Dermanyssus Gallinae: O monstro da avicultura

 

Da autoria de Fernando Carrasquer, um veterinário especializado em avicultura, a exercer de momento funções na H&N International GMBH Cuxhaven, o artigo publicado na Albeitar de Jan/Fev. de 2020 fala-nos exatamente do parasita Dermanyssus Gallinae.
 
Comumente designado por ácaro vermelho, estes seres não habitam nas aves, mas sim nas zonas envolventes, como jaulas e poleiros. Devido às suas propriedades hematófagas, a principal sintomatologia manifestada pelas aves é a anemia regenerativa, podendo também provocar alterações comportamentais, perda de penas, canibalismo e colibaciloses.
 
Dada a sua adaptação ambiental, o ácaro vermelho é de difícil controlo. Tem a capacidade de sobreviver durante mais de 7 meses nos períodos de vazio sanitário, adapta-se perfeitamente às temperaturas e humidades praticadas nos aviários e as suas elevadas resistências aos tratamentos químicos fazem com que as suas prevalências superem os 80%.
 
Estima-se que o Dermanyssus Gallinae tenha como temperatura ideal os 20-30ºC e a humidade relativa de 60-70%, sendo que temperaturas mais elevadas favorecem a sua reprodução.

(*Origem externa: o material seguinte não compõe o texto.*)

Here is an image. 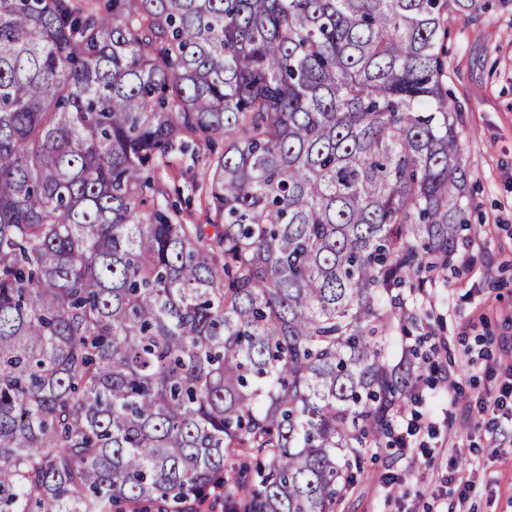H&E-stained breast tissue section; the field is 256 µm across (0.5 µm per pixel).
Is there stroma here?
<instances>
[{"mask_svg": "<svg viewBox=\"0 0 512 512\" xmlns=\"http://www.w3.org/2000/svg\"><path fill=\"white\" fill-rule=\"evenodd\" d=\"M483 2L479 17L448 23L447 88L460 114L469 228L430 299L407 282L419 320L391 352L397 360L419 345L437 361L410 404L422 413L451 383L462 401H476L494 385L488 368L512 363V0ZM477 419L452 406L435 432L421 430V447L367 449L343 512H512V435L488 446ZM449 437L454 447H445ZM457 472L469 477L468 494L451 481Z\"/></svg>", "mask_w": 512, "mask_h": 512, "instance_id": "35a3bbf8", "label": "stroma"}]
</instances>
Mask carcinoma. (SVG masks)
Returning <instances> with one entry per match:
<instances>
[{
	"label": "carcinoma",
	"mask_w": 512,
	"mask_h": 512,
	"mask_svg": "<svg viewBox=\"0 0 512 512\" xmlns=\"http://www.w3.org/2000/svg\"><path fill=\"white\" fill-rule=\"evenodd\" d=\"M481 11L0 0V512H341L419 389L396 290L468 224L444 40ZM176 184L180 185V193H172V200L175 201L178 208L182 209L184 214L190 215L192 221L205 223L206 212L204 206H201L198 196L192 193L188 184H185L183 180Z\"/></svg>",
	"instance_id": "carcinoma-1"
}]
</instances>
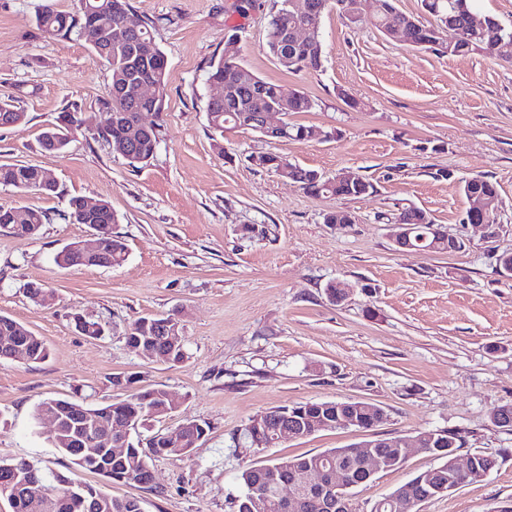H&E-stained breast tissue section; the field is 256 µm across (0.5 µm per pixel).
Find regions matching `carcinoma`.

O que implementar para diminuir a prevalências destes monstros da avicultura:
– Retirar as aves com frequência, dado que, sem sangue as fêmeas perdem a capacidade de reprodução;
– Lavar os pavilhões com água quente e sabão;
– Aplicar tratamentos de calor durante o vazio sanitário, uma vez que o ácaro vermelho se torna inviável a partir dos 45ºC.
 
Apesar de parecerem medidas simples e bastante fáceis de implementar, são na verdade mais complicadas do que parecem. Isto porque temperaturas elevadas podem danificar os aviários e os seus materiais e nem sempre os tratamentos químicos são favoráveis do ponto de vista económico e biológico.
 
Se conseguirmos aliar um tratamento económico e que tenha em conta a biologia do ácaro vermelho, muito provavelmente teremos um tratamento eficaz e acessível aos diversos produtores.